For now, his block includes 149 condos or villas and four standalone homes. But in a few years, Fipke’s house may be the only single-family dwelling in his vicinity. The two aging homeowners directly south of him sold to a local developer about four years ago, aware where the neighbourhood was heading. “Once they went in and bought up the properties on the other side of Chuck, it was just destined,” says former neighbour Maryanne Bishop. Vancouver-based Minglian Group now owns the lots, and plans 15 storeys of luxury condominiums. The old Walnut Grove Motel site is also destined to become condos and vacation rentals; it was listed last fall for $12 million.
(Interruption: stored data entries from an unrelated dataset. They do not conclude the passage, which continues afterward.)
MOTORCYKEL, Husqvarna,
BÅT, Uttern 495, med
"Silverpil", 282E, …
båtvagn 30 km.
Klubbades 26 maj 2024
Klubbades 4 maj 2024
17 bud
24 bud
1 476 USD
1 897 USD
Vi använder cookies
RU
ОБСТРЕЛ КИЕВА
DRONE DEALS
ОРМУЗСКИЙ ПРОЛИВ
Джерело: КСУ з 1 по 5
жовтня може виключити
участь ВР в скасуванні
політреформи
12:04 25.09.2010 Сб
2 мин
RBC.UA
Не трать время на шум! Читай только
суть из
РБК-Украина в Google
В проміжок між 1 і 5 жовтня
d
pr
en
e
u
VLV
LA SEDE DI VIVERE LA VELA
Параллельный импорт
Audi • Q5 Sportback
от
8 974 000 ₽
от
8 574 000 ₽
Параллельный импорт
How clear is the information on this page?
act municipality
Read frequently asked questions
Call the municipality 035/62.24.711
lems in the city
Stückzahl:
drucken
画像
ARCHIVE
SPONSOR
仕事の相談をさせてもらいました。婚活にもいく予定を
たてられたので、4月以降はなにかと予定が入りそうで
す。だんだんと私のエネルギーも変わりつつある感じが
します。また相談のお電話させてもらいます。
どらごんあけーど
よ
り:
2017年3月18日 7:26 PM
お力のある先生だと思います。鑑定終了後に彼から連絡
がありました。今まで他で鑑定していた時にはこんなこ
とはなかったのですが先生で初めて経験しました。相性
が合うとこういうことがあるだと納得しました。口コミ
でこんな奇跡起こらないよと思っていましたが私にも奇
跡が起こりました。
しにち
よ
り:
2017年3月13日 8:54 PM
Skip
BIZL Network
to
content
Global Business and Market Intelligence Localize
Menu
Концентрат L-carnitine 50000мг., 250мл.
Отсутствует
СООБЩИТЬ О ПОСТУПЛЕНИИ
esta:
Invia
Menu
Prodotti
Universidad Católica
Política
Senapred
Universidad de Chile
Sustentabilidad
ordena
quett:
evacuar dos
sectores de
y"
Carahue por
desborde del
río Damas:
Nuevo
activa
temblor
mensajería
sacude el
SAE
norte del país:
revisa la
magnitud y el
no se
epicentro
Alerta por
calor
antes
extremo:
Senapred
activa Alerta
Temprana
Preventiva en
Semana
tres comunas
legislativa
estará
That leaves Fipke and a house owned by the family of Bud Truswell, the son of the pioneering Ford dealer. Bud has long since decamped to Washington state to run a mining venture of his own but he has returned to Kelowna often in the summer, and has resisted developers’ offers to buy the property. He says that within a couple years he’ll unload the place—to the city, which has long tabbed his lot as a park. Fipke’s refusal to move on puzzles Truswell. “I don’t know why he’s staying there. He can afford to buy half of Okanagan Mission out, go somewhere and just be private if he wanted to be,” Truswell says. “I can’t see why he wants to fight it.”
Fipke had to be dogged to thrive in mining. He sold his last stake in the N.W.T. diamond business years ago. His companies now explore for gold in Quebec claims and silver and zinc in the Yukon, while his thoroughbreds chase glory around the world. A man who moils for diamonds, and succeeds, is a man with the determination and money required to simultaneously take on city hall and a major developer—then appeal to higher courts, if necessary. “Yeah. I won’t give up, hey?” he says. “You don’t find mines by giving up.”